Ok, I'll apologize in advance - there will be no stupid stories today and no stupid patients. Today is all about great saves. I'll start by saying that 95% of all my trauma patients do not end up needing surgery by me. They may need orthopaedic surgery, hand surgery, plastic surgery, etc. But the vast majority do not have life threatening injuries. Those that do often do poorly, but every now and then I have what I consider a good save - someone who may well have died if not for my intervention. I'm not trying to pat myself on the back...ok, maybe I am a little.
Last night, I got two trauma patients at once - a woman who had T-boned another car, and the driver of the other car as well. Neither was seriously injured. The husband of the first woman was sitting in the back seat during the accident, but he wasn't brought in as a trauma patient - he walked in and started complaining of some chest pain. He was immediately upgraded to a trauma, and a CT scan of his chest and abdomen showed a fracture of his sternum (breast bone) as well as some blood in his abdomen and evidence of active arterial bleeding from the mesentery (the blood supply to the bowel). He was initially stable, but his blood pressure began to drop even though I transfused 4 units of blood. I took him to the operating room where I found a small bowel laceration and about 5 liters of blood in his abdomen due to two large lacerations of the mesentery with active arterial bleeding. I got the bleeding under control, repaired the mesentery, and repaired the small bowel laceration, all in under an hour.

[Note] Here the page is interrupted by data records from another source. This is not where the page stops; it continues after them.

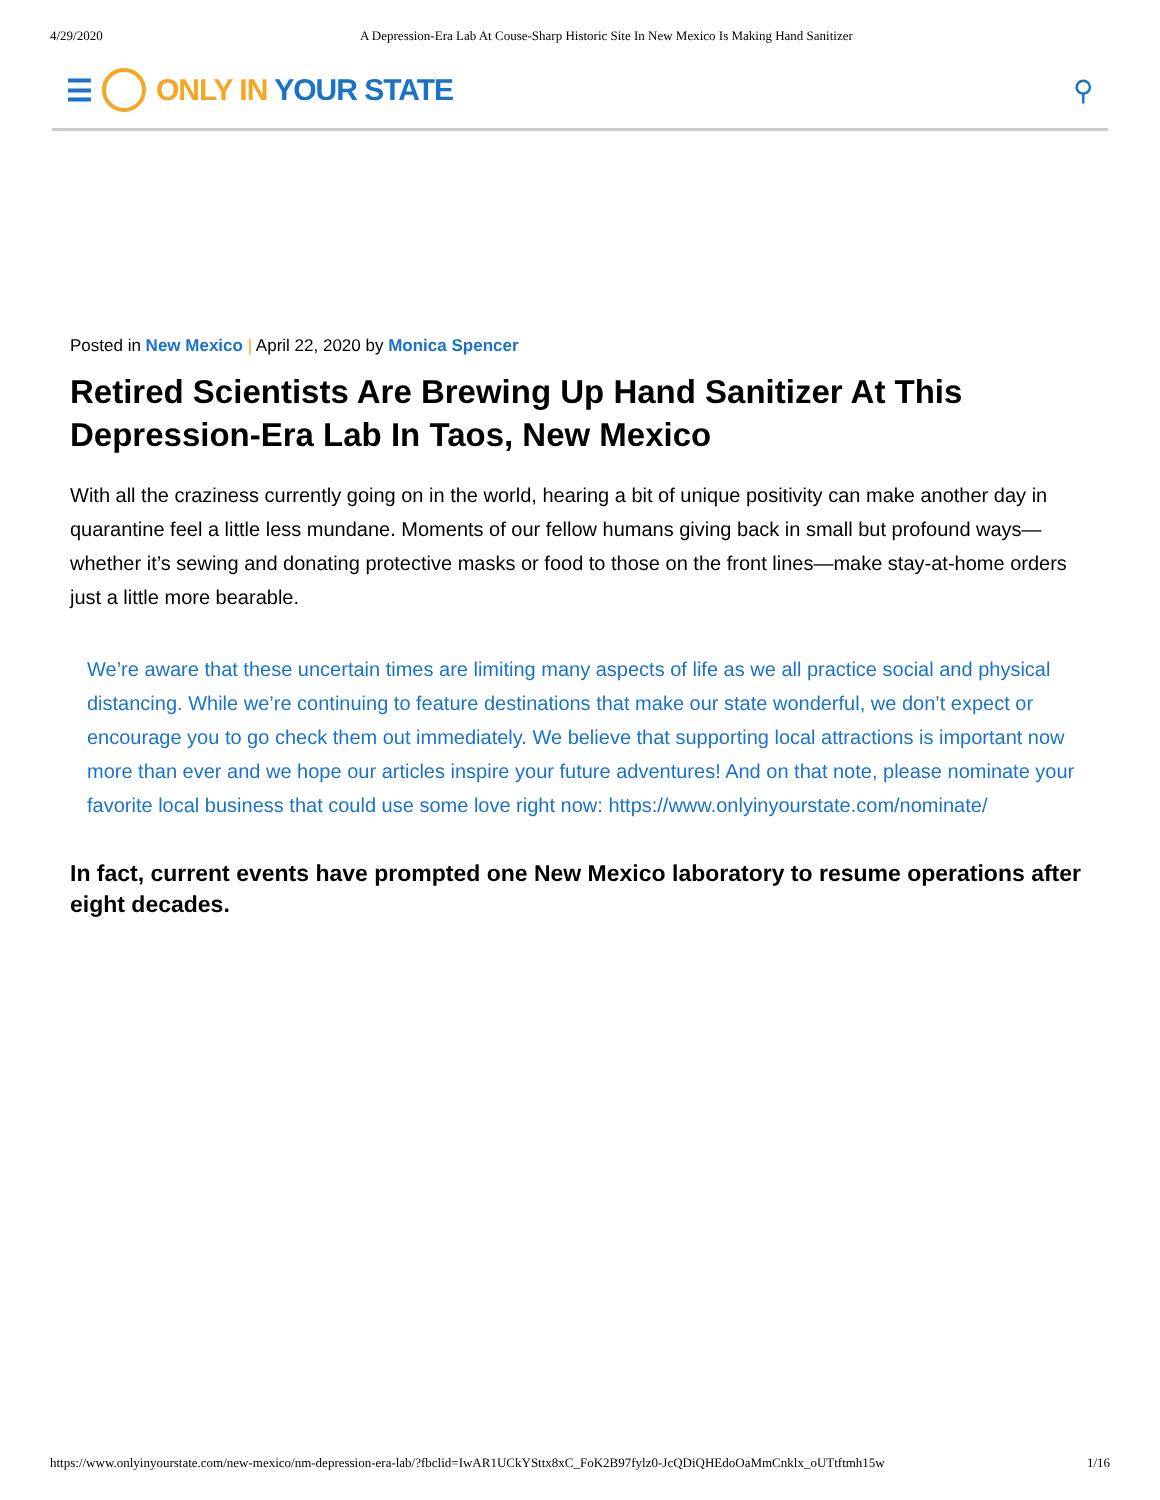4/29/2020 A Depression-Era Lab At Couse-Sharp Historic Site In New Mexico Is Making Hand Sanitizer
☰ ONLY IN YOUR STATE ⚲
Posted in New Mexico | April 22, 2020 by Monica Spencer
Retired Scientists Are Brewing Up Hand Sanitizer At This Depression-Era Lab In Taos, New Mexico
With all the craziness currently going on in the world, hearing a bit of unique positivity can make another day in quarantine feel a little less mundane. Moments of our fellow humans giving back in small but profound ways—whether it’s sewing and donating protective masks or food to those on the front lines—make stay-at-home orders just a little more bearable.
We’re aware that these uncertain times are limiting many aspects of life as we all practice social and physical distancing. While we’re continuing to feature destinations that make our state wonderful, we don’t expect or encourage you to go check them out immediately. We believe that supporting local attractions is important now more than ever and we hope our articles inspire your future adventures! And on that note, please nominate your favorite local business that could use some love right now: https://www.onlyinyourstate.com/nominate/
In fact, current events have prompted one New Mexico laboratory to resume operations after eight decades.
https://www.onlyinyourstate.com/new-mexico/nm-depression-era-lab/?fbclid=IwAR1UCkYSttx8xC_FoK2B97fylz0-JcQDiQHEdoOaMmCnklx_oUTtftmh15w 1/16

This morning he is awake, alert, his vital signs are all completely normal, and his blood counts are also normal and stable.
My best save is from about 3 years ago - a young woman was shot in the abdomen by her ex-boyfriend while she was holding her two-year old daughter. Her parents were also both shot, but they were ok. I took her to the operating room where I repaired her diaphragm, repaired her liver, repaired two holes in her stomach, removed the tail of her pancreas, and removed her left kidney. She essentially walked out of the hospital about two weeks later. I've seen her in my office several times over the past 3 years, and she's doing great - she's remarried and back to work full-time.
THIS is why I do trauma. It isn't to take care of the idiot drunk driver who puts everyone around him at risk or the criminal who gets shot in a shootout with police. It's to take care of these innocent victims and get them back to their normal lives. THAT'S what makes it all worth it.